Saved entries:
== Segment start ==
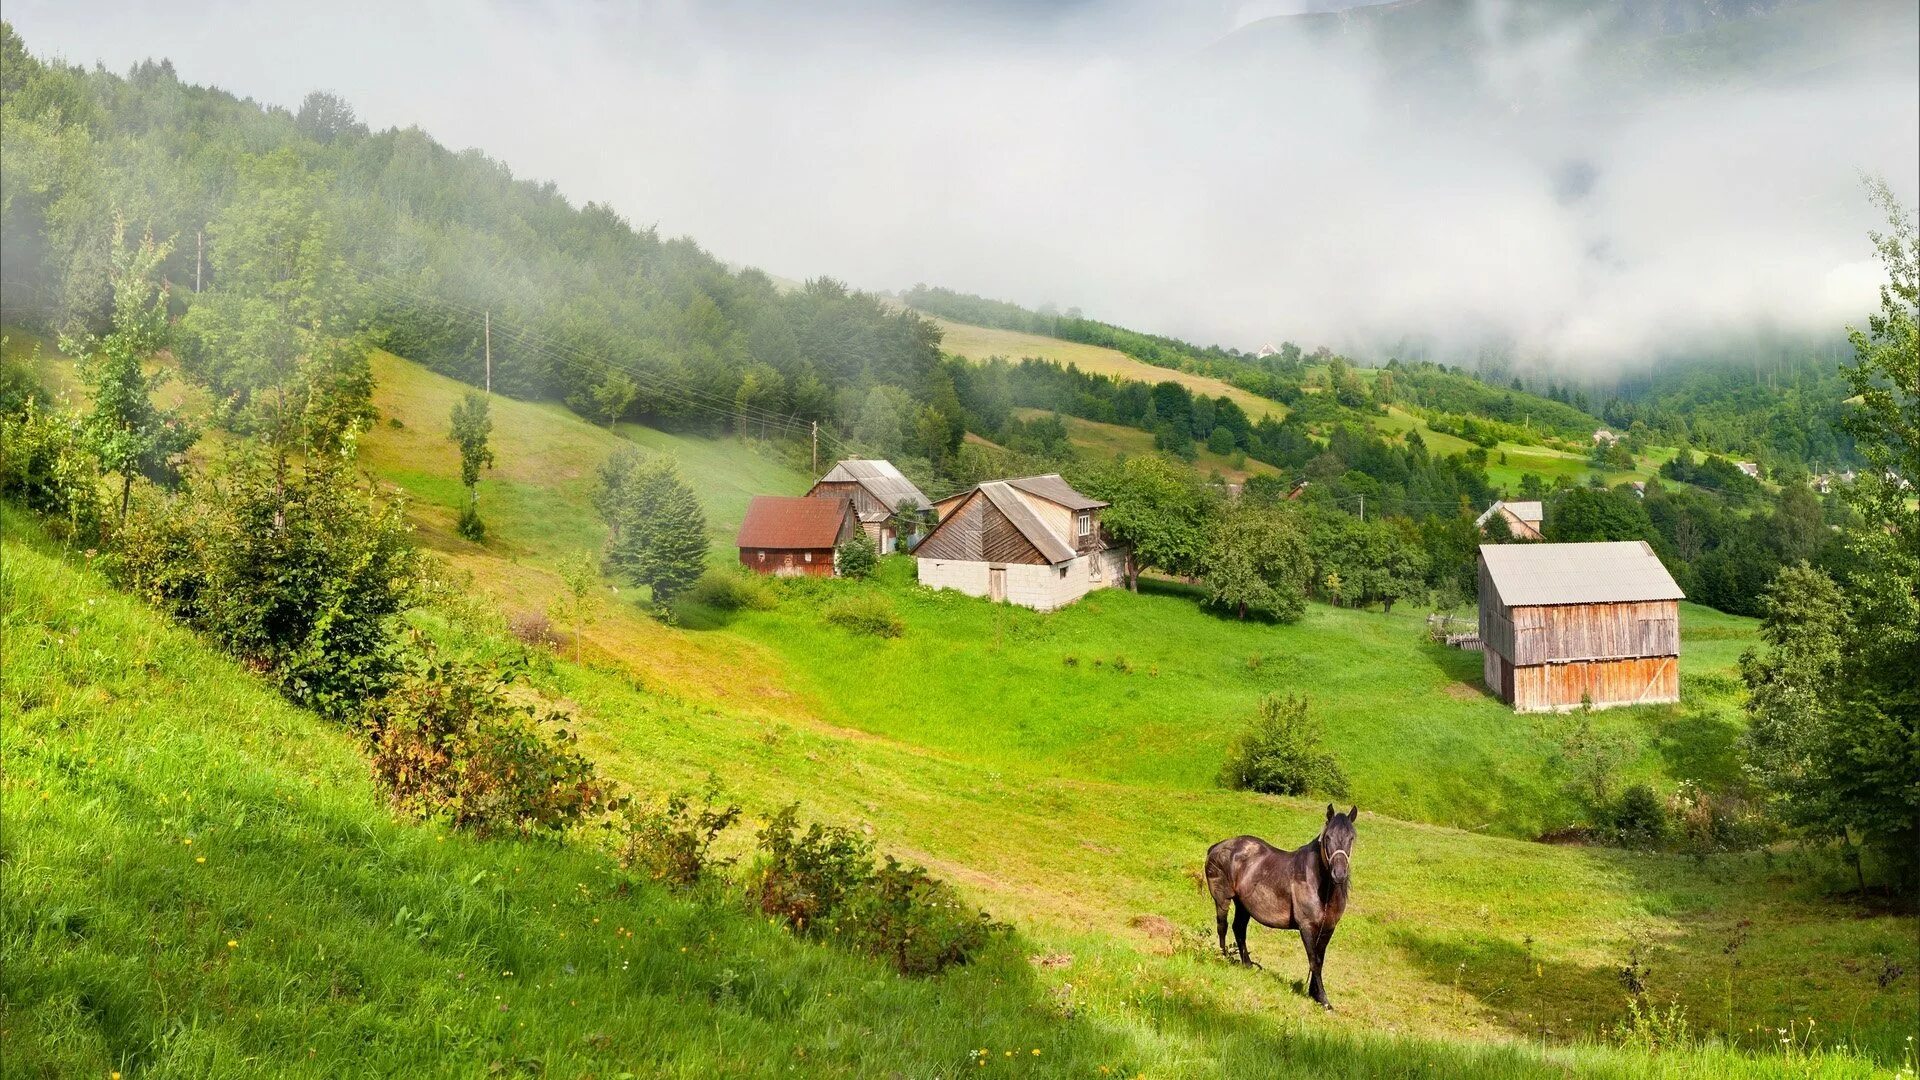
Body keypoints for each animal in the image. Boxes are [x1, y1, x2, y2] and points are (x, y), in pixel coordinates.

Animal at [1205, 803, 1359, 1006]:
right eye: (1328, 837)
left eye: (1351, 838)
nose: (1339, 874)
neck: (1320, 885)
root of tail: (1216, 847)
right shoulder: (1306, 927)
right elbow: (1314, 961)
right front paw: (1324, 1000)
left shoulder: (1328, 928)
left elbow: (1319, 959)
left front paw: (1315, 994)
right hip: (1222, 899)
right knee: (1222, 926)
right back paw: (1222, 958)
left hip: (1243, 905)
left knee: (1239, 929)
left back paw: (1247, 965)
== Segment end ==
== Segment start ==
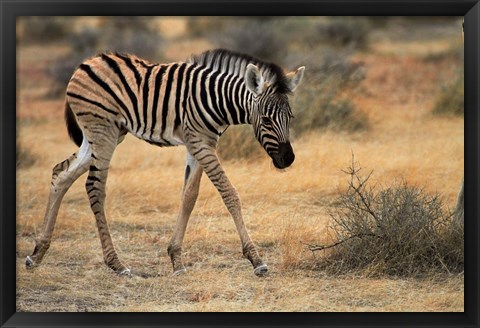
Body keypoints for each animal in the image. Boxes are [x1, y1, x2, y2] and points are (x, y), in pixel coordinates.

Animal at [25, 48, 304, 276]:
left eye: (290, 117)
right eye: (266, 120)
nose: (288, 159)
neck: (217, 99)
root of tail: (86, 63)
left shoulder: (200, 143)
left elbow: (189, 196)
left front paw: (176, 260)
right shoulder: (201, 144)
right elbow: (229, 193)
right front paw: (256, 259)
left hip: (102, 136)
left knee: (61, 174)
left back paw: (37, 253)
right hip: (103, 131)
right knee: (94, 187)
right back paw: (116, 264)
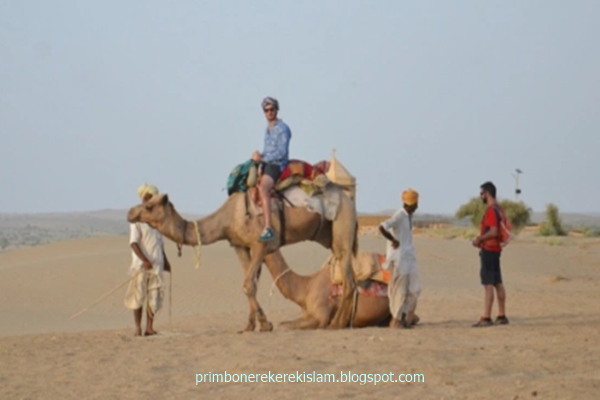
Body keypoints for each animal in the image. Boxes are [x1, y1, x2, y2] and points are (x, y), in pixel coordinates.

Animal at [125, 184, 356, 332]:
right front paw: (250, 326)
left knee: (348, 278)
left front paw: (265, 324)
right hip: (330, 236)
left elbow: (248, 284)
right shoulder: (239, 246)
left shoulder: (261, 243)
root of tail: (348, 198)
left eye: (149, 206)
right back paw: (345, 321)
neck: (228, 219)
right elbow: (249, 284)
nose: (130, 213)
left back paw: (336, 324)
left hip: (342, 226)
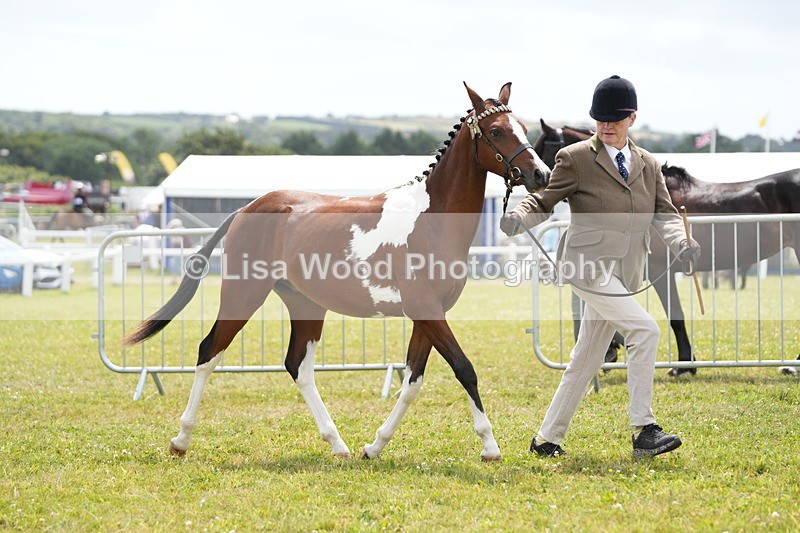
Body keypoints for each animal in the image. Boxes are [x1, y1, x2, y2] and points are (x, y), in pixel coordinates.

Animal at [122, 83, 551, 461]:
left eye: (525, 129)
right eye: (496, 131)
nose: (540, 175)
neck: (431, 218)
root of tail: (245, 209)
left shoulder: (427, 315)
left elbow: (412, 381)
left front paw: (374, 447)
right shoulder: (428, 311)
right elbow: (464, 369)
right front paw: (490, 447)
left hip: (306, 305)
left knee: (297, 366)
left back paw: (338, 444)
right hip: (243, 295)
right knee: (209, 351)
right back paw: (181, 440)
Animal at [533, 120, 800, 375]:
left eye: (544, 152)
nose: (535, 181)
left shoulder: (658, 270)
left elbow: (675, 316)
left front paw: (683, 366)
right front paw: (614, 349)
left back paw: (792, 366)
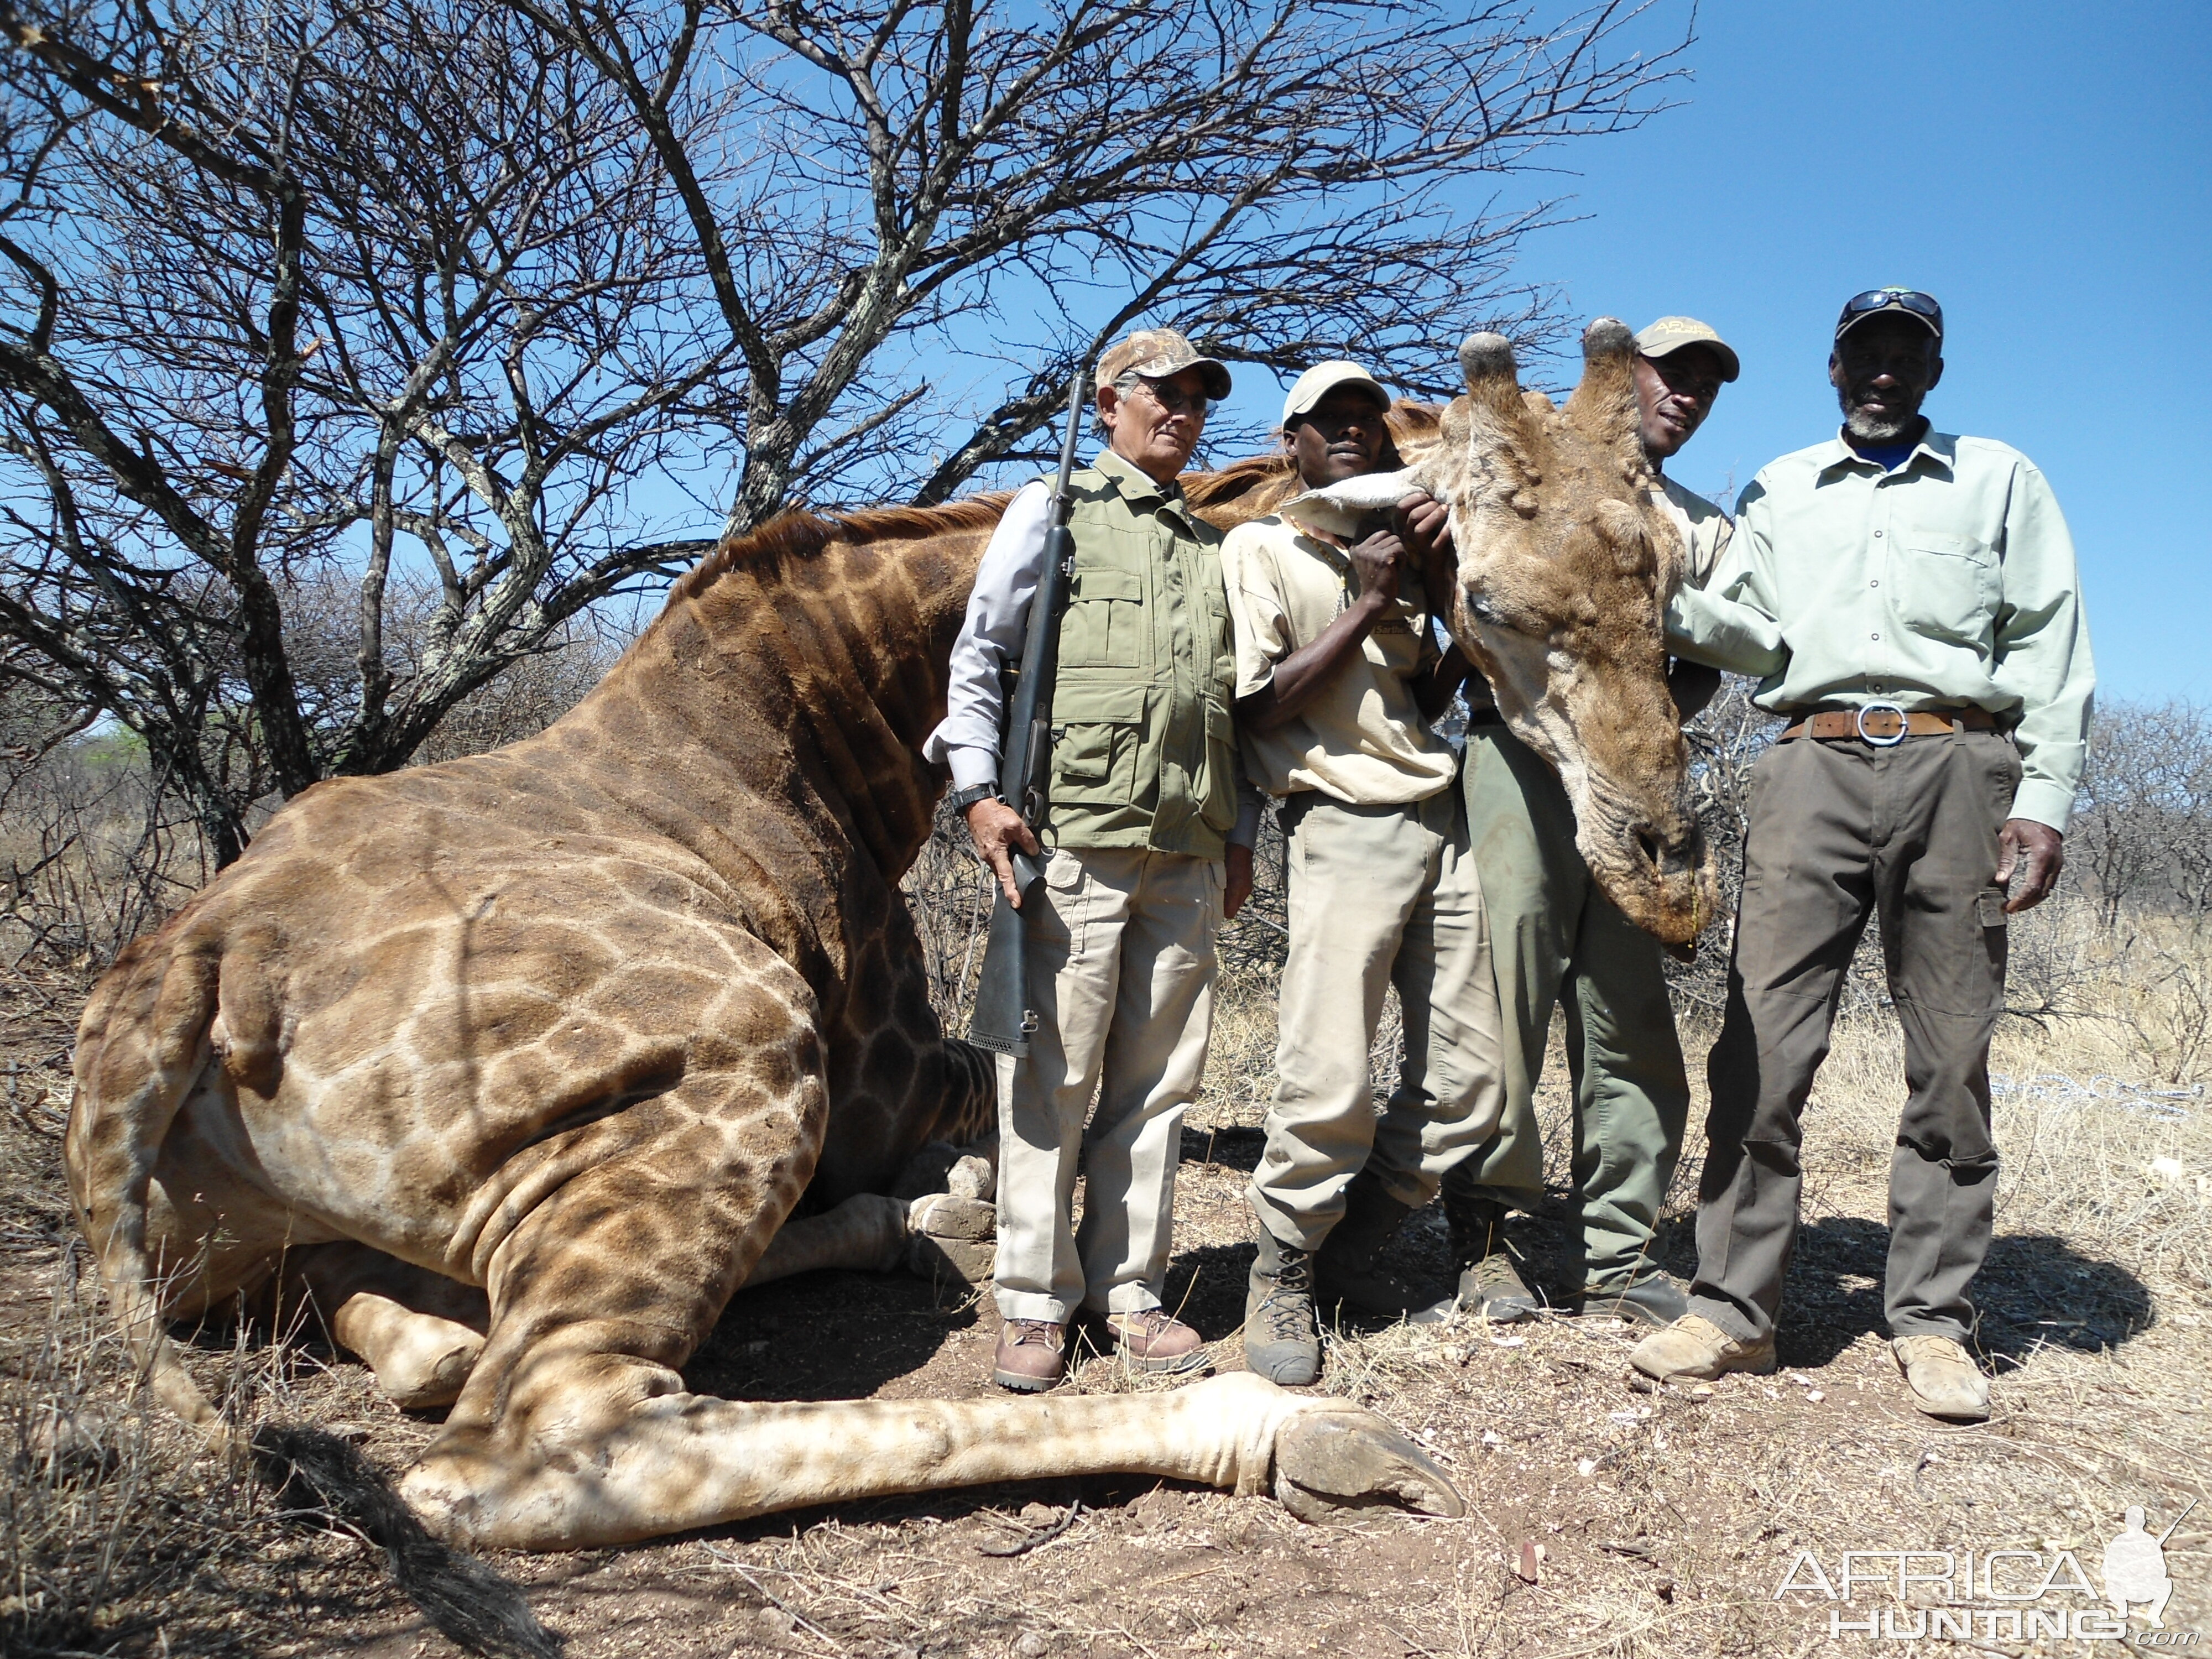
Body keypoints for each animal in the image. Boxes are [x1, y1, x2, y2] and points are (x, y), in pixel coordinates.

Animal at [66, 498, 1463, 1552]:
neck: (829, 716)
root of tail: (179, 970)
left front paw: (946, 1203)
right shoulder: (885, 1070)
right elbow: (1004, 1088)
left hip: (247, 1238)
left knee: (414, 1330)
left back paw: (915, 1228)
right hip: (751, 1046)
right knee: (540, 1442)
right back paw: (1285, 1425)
== Segment end ==
== Segment start ==
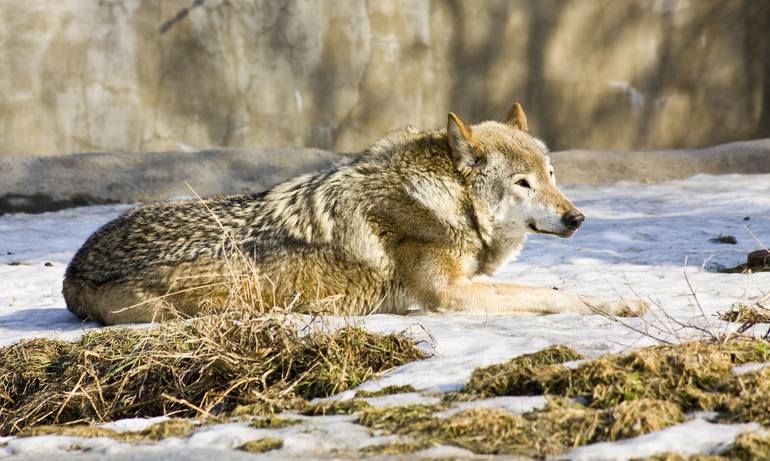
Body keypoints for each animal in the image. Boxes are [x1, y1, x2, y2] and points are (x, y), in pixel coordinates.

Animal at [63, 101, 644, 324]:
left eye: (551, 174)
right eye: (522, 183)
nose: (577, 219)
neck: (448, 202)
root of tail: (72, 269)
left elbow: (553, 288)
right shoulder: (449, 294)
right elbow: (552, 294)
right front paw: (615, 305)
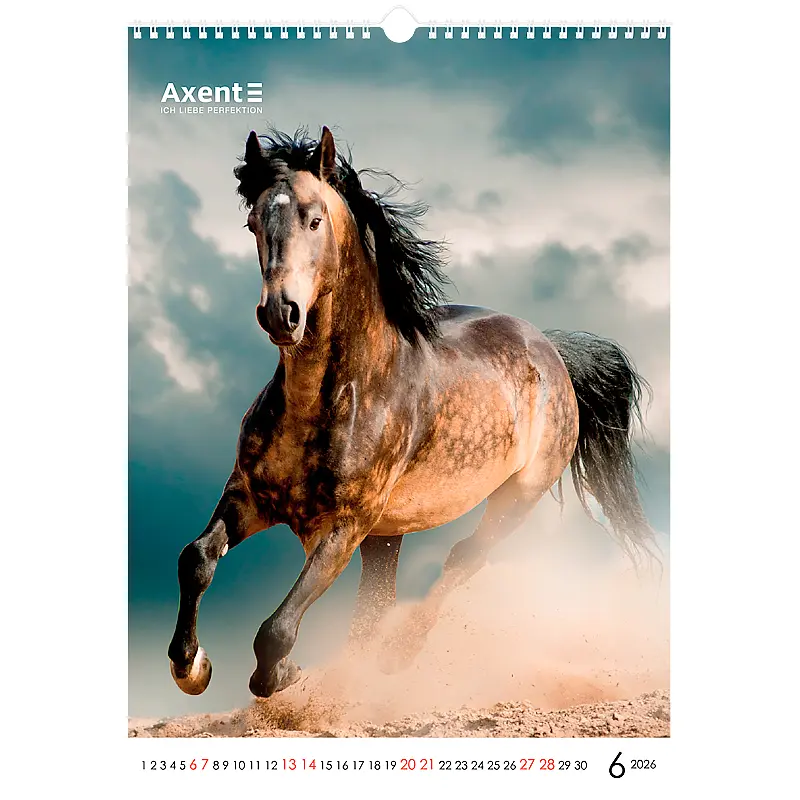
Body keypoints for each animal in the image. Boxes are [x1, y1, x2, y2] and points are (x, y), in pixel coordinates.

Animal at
== Segment end ==
In the entries above, find the line with "nose: (535, 181)" and the line with "right back paw: (1285, 1425)". Return exactly those lines and all the ones between them, pictures excluded.

nose: (535, 181)
left shoulder: (658, 270)
left elbow: (675, 316)
left front paw: (683, 366)
right front paw: (614, 349)
left back paw: (792, 366)
Body keypoints for each animal in the image. Boxes are [x1, y1, x2, y2] and points are (x, y), in pixel coordinates.

Animal at [66, 498, 1463, 1552]:
neck: (829, 716)
root of tail: (179, 970)
left front paw: (946, 1203)
right shoulder: (885, 1070)
right elbow: (1004, 1088)
left hip: (247, 1238)
left knee: (414, 1330)
left back paw: (915, 1228)
right hip: (751, 1046)
right knee: (540, 1442)
right back paw: (1285, 1425)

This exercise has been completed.